Probably you will want to specify something like

foo/myfile-%04u.i3.gz

where 04 in %04u means that the index number of the file will be left-padded with zeros to a width of 4:

foo/myfile-0000.i3.gz
foo/myfile-0001.i3.gz
foo/myfile-0002.i3.gz

etc. This is so that the files stay in generated order when listed with ls or passed to the I3Reader via glob().

The other necessary parameter is SizeLimit which specifies, in bytes, a soft limit on the size of each file. This is not a hard limit: a file will be closed and the next one opened after a frame write causes the current file size to exceed this limit.
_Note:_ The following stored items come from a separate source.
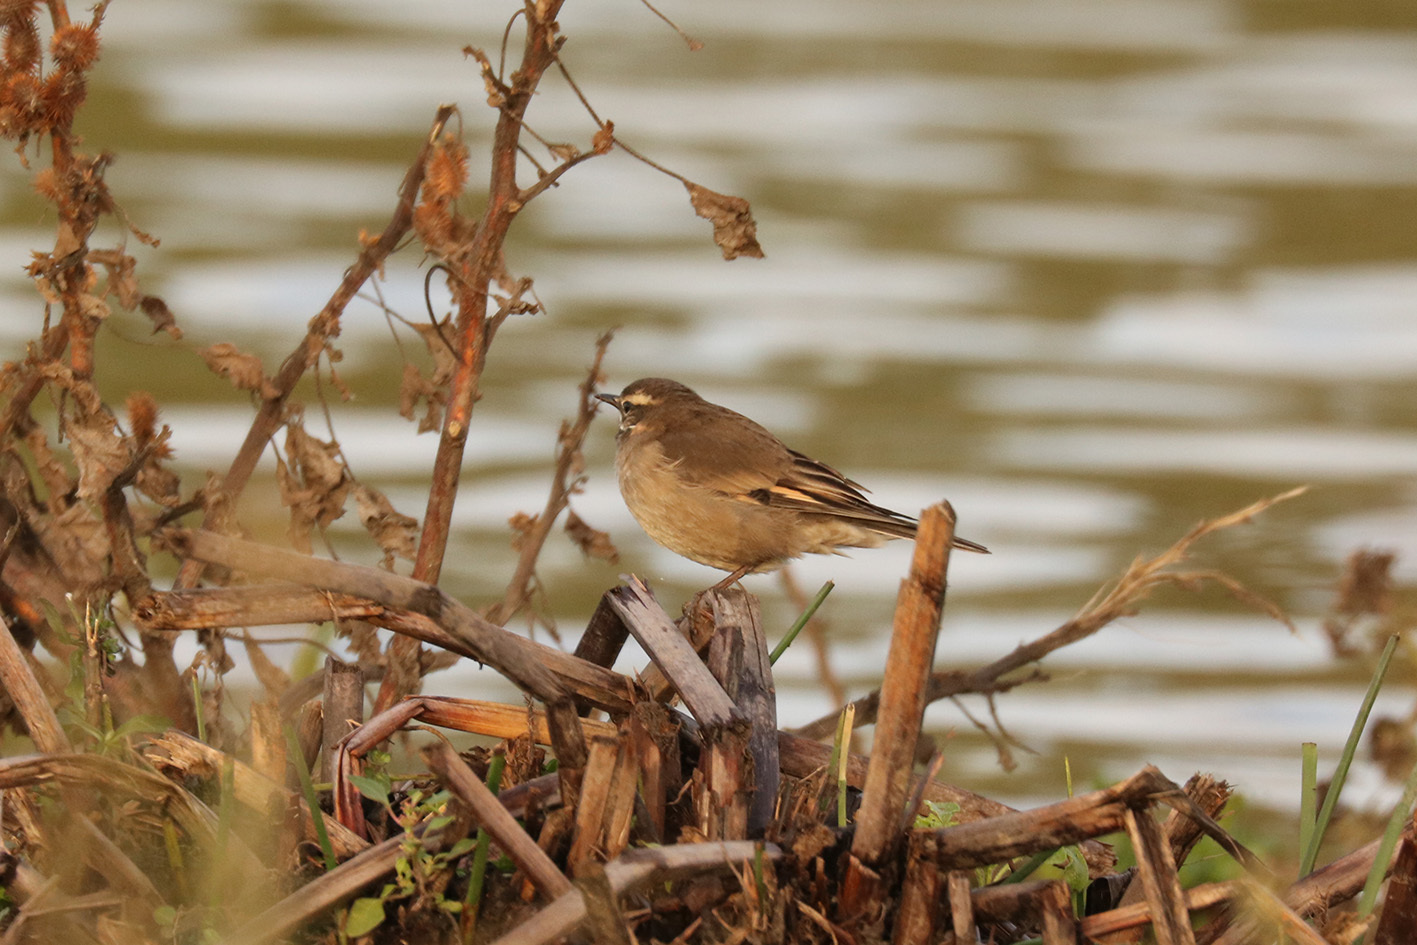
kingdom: Animalia
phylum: Chordata
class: Aves
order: Passeriformes
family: Furnariidae
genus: Cinclodes
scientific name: Cinclodes fuscus
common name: Buff-winged cinclodes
The files written will typically exceed this size by the size of one half of one frame. One consequence of this behavior is that you can write one-frame-per-file by specifying a SizeLimit of one byte.

Splitting off the Geometry, Calibration, and DetectorStatus

This is useful in sim production. You use two writers, an I3Writer for geometry, calibration and detector status, and an I3MultiWriter for the physics:

tray.Add("I3Writer","gcdwriter",
         filename="split.gcd.i3",
         streams=["Geometry", "Calibration", "DetectorStatus"])

tray.Add("I3MultiWriter","physwriter",
         filename="split.physics.%04u.i3",
         streams=["Physics"],
         sizelimit=10**5)

The ‘streams’ parameter specifies to each writer which streams they should react to. The I3TrayInfo frames get written to all files. The names of the streams are case-sensitive.

Reading multiple files with glob

To read multiple files use the parameter ‘FilenameList’. To generate the list of files from a directory, you might find the python <code>glob()</code> function convenient:

from glob import glob

file_list = glob("/my/data/\*.i3.gz")
tray.Add("I3Reader", FilenameList=file_list)

as usual with vector<string> parameters, you can pass an array literal:

tray.Add("I3Reader", FilenameList=["file1.i3.gz", "file2.i3.gz", file3.i3.gz"])

The files will be read in order. When then end of one file is reached, the next will be opened.

You may mix compressed (.i3.gz) and noncompressed (.i3) files in any order.

If you specify both a ‘Filename’ and a ‘FilenameList’ the reader service will log_fatal() complaining that the configuration is ambiguous and tell you to use one or the other.

Reading Geometry/Calibration/Status from a separate file

Simulation runs have the Geometry, Calibration, and Detector Status frames in a separate file from the physics. You want to read this GCD file first, and then the rest of them in order.

python’s glob() function can generate the list of physics files for you. Assuming the GCD is in GCD_0340.i3.gz and the associated physics frames are in files physics_0340.00001.i3.gz through, say, physics_0340.00999.i3.gz:

from glob import glob

physics = glob("physics_0340.*.i3.gz")    # glob() the list of files from the disk

physics.sort()                            # sort() them (they probably won't glob in alphabetical order)

tray.Add("I3Reader", FilenameList=["GCD_0340.i3.gz"]+physics)

Examples

There are some example python scripts using dataio in the resources/examples directory.